HFCS is not found in nature. It is one of many pseudo-foods developed by mega corporations to extend the "usefulness" of their product and the shelf life of other processed foods. There was not one iota of thought given to this "product" as to its benefits or detriment to humanity or the planet. All of us should be far more skeptical of any lobbying group pushing for greater acceptance of HFCS than of CSPI.
Ironghost is right, to a degree. CSPI is a bit of a scary bunch, but at the same time, you can't say that their claims are wrong. They're like PETA: technically, they're doing a good thing by fighting against animal cruelty, but the outlandish things they do turns me off.
Which is great, except that Ironghost used the mention of CSPI to suggest that it discredited Weil, which is ridiculous, because Weil doesn't rely on CSPI for any evidence in his argument.
"Oh, nevermind then." - Ironghost, 2009
That's what I disagree with.
For instance, I think the Manhattan Institute is peopled by nut jobs, but that doesn't mean that quoting them in an article as being "against trial lawyers" would speak to my credibility in other assertions in the piece. They are.
- Todd Stauffer
You know, this is just one topic that I refuse to argue about.
Even putting aside the issue of HFCS for a second, does anybody think that public schools should be feeding kids carbonated syrup mixes by the quart if reducing obesity is in the public interest? Particularly when most kids don't get enough calcium or vitamin C?
- Tom Head
Tom, I really don't see how they can in good conscience. The people designing the menu in schools are supposed to know something about nutrition aren't they? And being employed in that position it would seem to be obvious that the health of the students, where diet is concerned, would be their main charge. I know they have to balance nutrition against what kids will actually eat and it does no good to load a kid's lunch plate with healthy foods if they just throw it all away at the end of the lunch line. I would think someone with a little creativity could balance the two concerns with tasty solutions.
I think even above poor nutrition, which I'm not discounting, kids don't get enough exercise. Even in school where they should have to turn off all their electronic distractions there is not enough time set aside for physical activity. That would go at least some of the way to counter acting those empty calories that they will consume whether they get them at school or otherwise.

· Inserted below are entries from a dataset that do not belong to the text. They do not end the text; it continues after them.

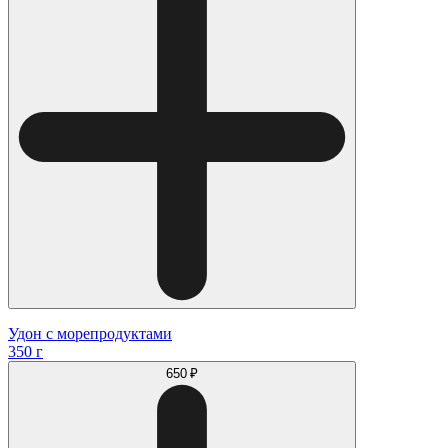
Удон с морепродуктами
350 г
650 ₽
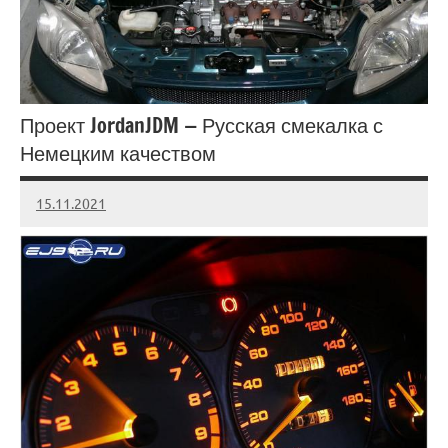
Проект JordanJDM — Русская смекалка с
Немецким качеством
15.11.2021
Crew
Нет
комментариев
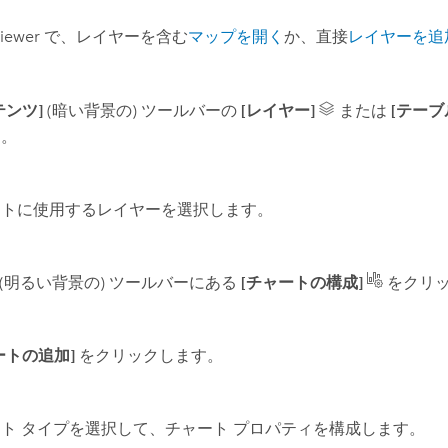
iewer
で、レイヤーを含む
マップを開く
か、直接
レイヤーを追
テンツ]
(暗い背景の) ツールバーの
[レイヤー]
または
[テーブ
す。
ートに使用するレイヤーを選択します。
(明るい背景の) ツールバーにある
[チャートの構成]
をクリ
ートの追加]
をクリックします。
ト タイプを選択して、チャート プロパティを構成します。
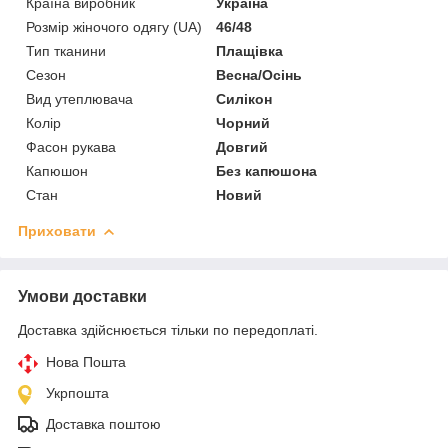
Країна виробник
Україна
Розмір жіночого одягу (UA)
46/48
Тип тканини
Плащівка
Сезон
Весна/Осінь
Вид утеплювача
Силікон
Колір
Чорний
Фасон рукава
Довгий
Капюшон
Без капюшона
Стан
Новий
Приховати
Умови доставки
Доставка здійснюється тільки по передоплаті.
Нова Пошта
Укрпошта
Доставка поштою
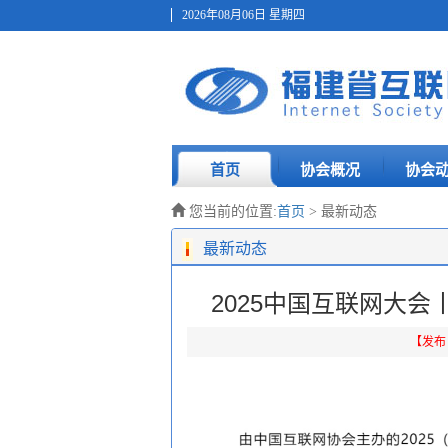
2026年08月06日 星期四
首页
协会概况
协会
您当前的位置:
首页
> 最新动态
最新动态
2025中国互联网大
【发布日期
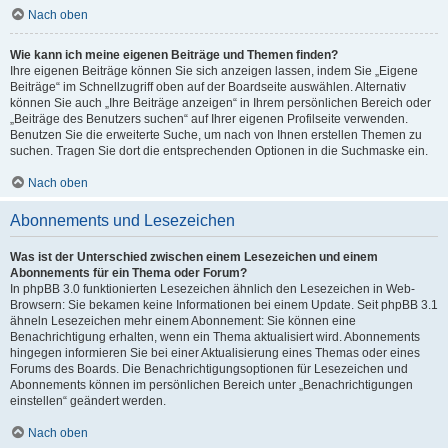
Nach oben
Wie kann ich meine eigenen Beiträge und Themen finden?
Ihre eigenen Beiträge können Sie sich anzeigen lassen, indem Sie „Eigene
Beiträge“ im Schnellzugriff oben auf der Boardseite auswählen. Alternativ
können Sie auch „Ihre Beiträge anzeigen“ in Ihrem persönlichen Bereich oder
„Beiträge des Benutzers suchen“ auf Ihrer eigenen Profilseite verwenden.
Benutzen Sie die erweiterte Suche, um nach von Ihnen erstellen Themen zu
suchen. Tragen Sie dort die entsprechenden Optionen in die Suchmaske ein.
Nach oben
Abonnements und Lesezeichen
Was ist der Unterschied zwischen einem Lesezeichen und einem
Abonnements für ein Thema oder Forum?
In phpBB 3.0 funktionierten Lesezeichen ähnlich den Lesezeichen in Web-
Browsern: Sie bekamen keine Informationen bei einem Update. Seit phpBB 3.1
ähneln Lesezeichen mehr einem Abonnement: Sie können eine
Benachrichtigung erhalten, wenn ein Thema aktualisiert wird. Abonnements
hingegen informieren Sie bei einer Aktualisierung eines Themas oder eines
Forums des Boards. Die Benachrichtigungsoptionen für Lesezeichen und
Abonnements können im persönlichen Bereich unter „Benachrichtigungen
einstellen“ geändert werden.
Nach oben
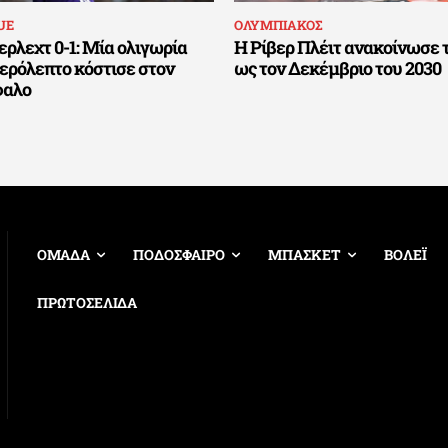
UE
ΟΛΥΜΠΙΑΚΟΣ
ρλεχτ 0-1: Μία ολιγωρία
Η Ρίβερ Πλέιτ ανακοίνωσε 
τερόλεπτο κόστισε στον
ως τον Δεκέμβριο του 2030
φαλο
ΟΜΑΔΑ
ΠΟΔΟΣΦΑΙΡΟ
ΜΠΑΣΚΕΤ
ΒΟΛΕΪ
ΠΡΩΤΟΣΕΛΙΔΑ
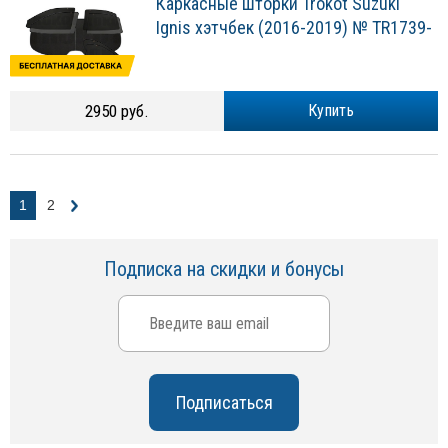
Каркасные шторки Trokot Suzuki
Ignis хэтчбек (2016-2019) № TR1739-
2950 руб.
Купить
1
2
Подписка на скидки и бонусы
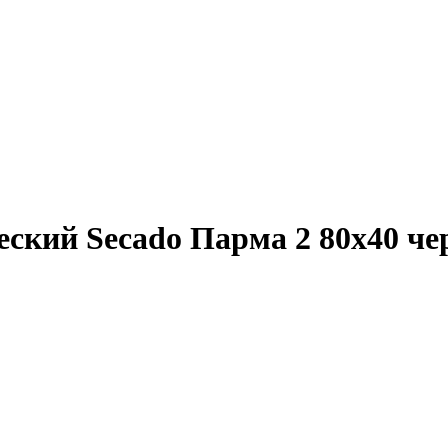
еский Secado Парма 2 80x40 ч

The letter above is a pro-forma response to anything that pops up on their radar.
Kudos to y'all at the JFP for getting all up in everyone's radar. I don't make any bones about the fact that I think it should be an individual's choice to make the decisions about what they consume, even if it's not the healthy choice, but good decisions can only be made when you have all the facts.
I just love how those commercials touting the harmlessness of HCFS say "It's fine in moderation."
Problem is, it's hard to have HCFS in moderation because it's in practically EVERYTHING. They conveniently left that part out.
I wonder if Iron trusts the corn syrup association on this? What is so scary about CSPI? Do they throw syrup during protests?
If you can prove there is any actual, peer reviewed science behind the CSPI, I'll debate. Otherwise, I'm not wasting time digging up rebuttal after rebuttal when it won't do any good.
The CSPI has an agenda. It's called "Natural is Best, and we'll force it on everyone". All their efforts are focused on that.
I don't know what you're asking, Iron. CSPI backs it's reports with a multitude of independent research, everything from the Centers for Disease Control, USDA, GAO, Harvard School of Public Research, etc. Just go to the endnotes or resources in any of their reports.
You might not like their presentation or their tactics, but they're not making up the science.
I love this article. I only wished that Jackson would take up the cause of going green on a serious level! The city could create untold kinds of jobs in doing so and rehab old areas into while saving money and resources. Good work Melia!